On Wednesday morning at 6.45am, I was standing on the Gautrain Rosebank station platform in Johannesburg.
It was budget day, and I was on my way to Pretoria for the lock-up.
South Africa’s issues are well known. Dire economic growth, fiscal slippage, Eskom’s massive debt burden, the ballooning government wage bill … the list goes on.
I wondered what you’d say. The election is less than three months away, unions are angry about Eskom’s unbundling and Moody’s is the only rating agency that still regards South Africa’s local currency debt as investment grade. Some say a downgrade is inevitable. At the same time there have been reports that you will leave your post after the election. That you are uninterested in what is happening at Treasury. How would these developments influence your speech? Would they?

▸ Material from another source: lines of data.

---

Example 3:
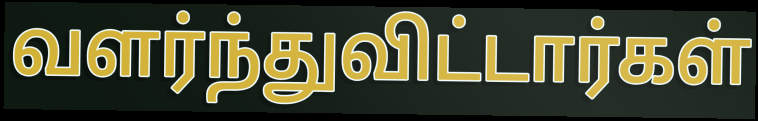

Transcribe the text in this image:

வளர்ந்துவிட்டார்கள்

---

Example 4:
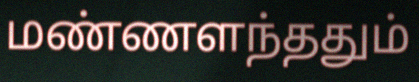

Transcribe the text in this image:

மண்ணளந்ததும்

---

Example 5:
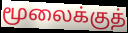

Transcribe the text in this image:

மூலைக்குத்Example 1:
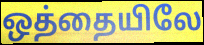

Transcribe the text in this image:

ஒத்தையிலே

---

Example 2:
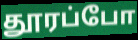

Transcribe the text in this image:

தூரப்போ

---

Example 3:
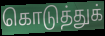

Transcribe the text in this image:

கொடுத்துக்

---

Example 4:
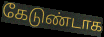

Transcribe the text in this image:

கேடுண்டாக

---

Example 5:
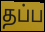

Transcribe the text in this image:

தப்பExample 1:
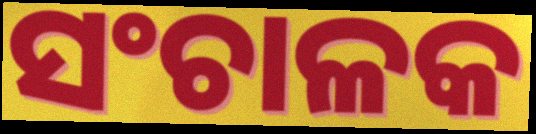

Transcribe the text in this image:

ସଂଚାଳକ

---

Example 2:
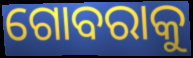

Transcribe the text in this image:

ଗୋବରାକୁ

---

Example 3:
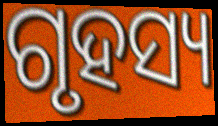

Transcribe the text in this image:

ଗୃହସ୍ୟ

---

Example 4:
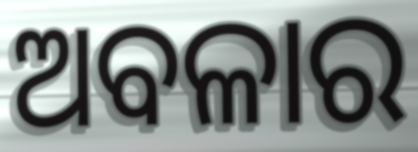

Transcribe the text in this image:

ଅବଳାର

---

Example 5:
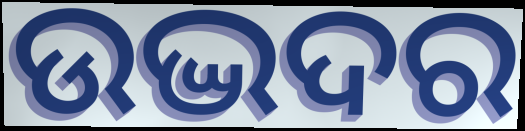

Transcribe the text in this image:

ଉଦ୍ଭଦର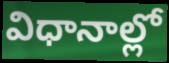
విధానాల్లోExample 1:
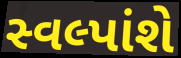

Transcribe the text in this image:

સ્વલ્પાંશે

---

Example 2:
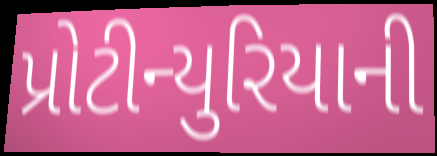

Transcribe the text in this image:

પ્રોટીન્યુરિયાની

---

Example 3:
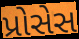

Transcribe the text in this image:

પ્રોસેસ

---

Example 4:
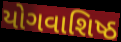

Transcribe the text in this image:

I arrived in the Pretoria CBD shortly before 8am. Our phones were taken away and we got copies of all the budget documents and your speech.
I started reading.
From plums to prickles
Unlike one of your predecessors, Trevor Manuel, who handed out plums to MPs during boom times, you likened the country’s dire economic situation to the aloe ferox plant. It is resilient, you said. Sturdy and drought resistant, and that we had to take the bitter with the sweet.
Reading your speech, I wondered if it would change by 2pm. Your candid prepared comments were bound to step on toes.

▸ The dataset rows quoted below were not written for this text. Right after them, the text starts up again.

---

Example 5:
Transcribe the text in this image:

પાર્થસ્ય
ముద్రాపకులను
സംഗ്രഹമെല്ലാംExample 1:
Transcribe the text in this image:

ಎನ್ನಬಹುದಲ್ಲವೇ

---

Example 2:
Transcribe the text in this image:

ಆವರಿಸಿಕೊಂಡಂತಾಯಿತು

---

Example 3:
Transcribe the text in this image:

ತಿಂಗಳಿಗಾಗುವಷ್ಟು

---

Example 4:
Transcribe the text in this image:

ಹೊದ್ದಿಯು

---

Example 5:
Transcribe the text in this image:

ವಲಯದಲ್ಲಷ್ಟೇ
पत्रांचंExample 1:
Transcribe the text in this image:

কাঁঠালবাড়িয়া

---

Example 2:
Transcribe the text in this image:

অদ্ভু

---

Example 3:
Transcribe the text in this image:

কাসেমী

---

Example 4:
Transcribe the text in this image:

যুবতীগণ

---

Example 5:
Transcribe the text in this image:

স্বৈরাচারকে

“Isn’t it about time the country asks the question: do we still need these enterprises?” you said, referring to state-owned enterprises (SOEs). “If we do, can we manage them better? If we don’t need them, what should we do?” you asked.
When a journalist later pressed you to answer your own question during a press conference, you stressed that a conversation was necessary, but said that when business units don’t work in the private sector, they shut down. There is no emotional attachment. In government things work differently, but if you answered the question yourself there might be a strike tomorrow (today).
You said you liked using the railway system when you travel in Europe. You said that if you had your way money would go to railways and taxis, but that you were just one person.
In your prepared speech you said: “The national government is not taking on Eskom’s debt. Eskom took on the debt. It must ultimately repay it.”
Fiscal support would be dependent on the appointment of an independent chief reorganisation officer (CRO) within SOEs.
In the press conference you likened the process to curatorship. You recalled your time as a board member at PPC, when banks took away your keys, as you put it. A CRO was appointed. I wondered if these comments wouldn’t be construed as too ‘pro-business’? But you seemed undeterred, also recalling your time at Discovery where CEO Adrian Gore decided on paperless board meetings, something you are now embracing as minister of finance.
Plum advice for SOEs
You had some frank comments for struggling SOEs wanting money: “You want money from us, we put you under curatorship. My advice to them: avoid the National Treasury.”
You proposed that a summit be held to debate the future of SOEs. It seems you feel that an emotional attachment to state-owned assets in a post-Soviet era is meaningless and that there is insufficient debate about the issue of disposing gas guzzler assets, as you put it. Yet even though government is seeking an equity partner for Eskom’s transmission unit, you echoed President Cyril Ramaphosa’s comments that privatisation is not on the cards.
Job creation is a sore point. So announcements around reducing the public sector wage bill could not have been easy. Early retirement is one thing, but limits on overtime and bonus payments and pay progression will be unpopular. Interestingly, you seem to think that we don’t have too many civil servants and need more police and nurses. The question is what the level of pay should be.
Not the type of comments that will warm the hearts of voters.
And yet, the country’s dismal growth figures and fiscal slippage won’t be welcomed by Moody’s either. You acknowledged that Treasury had “very, very difficult” conversations with rating agencies, which left you feeling “damned if you do, damned if you don’t”.
When journalists asked you about Public Protector Busisiwe Mkhwebane’s finding that director-general Dondo Mogajane failed to disclose a criminal record on his application form – the result of a speeding fine – and that remedial action should be taken against him, you indicated that there was a collective view in National Treasury that her findings were wrong, and that you would take it on review.
“The incumbent [Mkwhebane] is a problem,” you said.
Despite all the bad news, you were in good spirits, and said Mogajane is a good Christian. It seems the biblical references in your speech were the DG’s doing.
It appears you were offended by a report suggesting you were not interested in your job. You referred former Business Day editor Peter Bruce, who wrote a column about it, to your oath of office, where you promised to perform your functions to the best of your ability.
When a journalist asked if you were available to serve as finance minister after the election, you said you had a deal with Deputy President David Mabuza that if he wins the election, you could discuss it.
“I’ll be around for a while,” you said. “Don’t worry about that.”
I hope you are, Minister Mboweni. Things don’t look great at all, and even if we believe the steps you outlined are the right ones, it is not a given that they will be implemented. I expect major pushback.
But the candid way in which you dealt with the issues in your press conference has given me a glimmer of hope. The next few months will be tough. Good luck.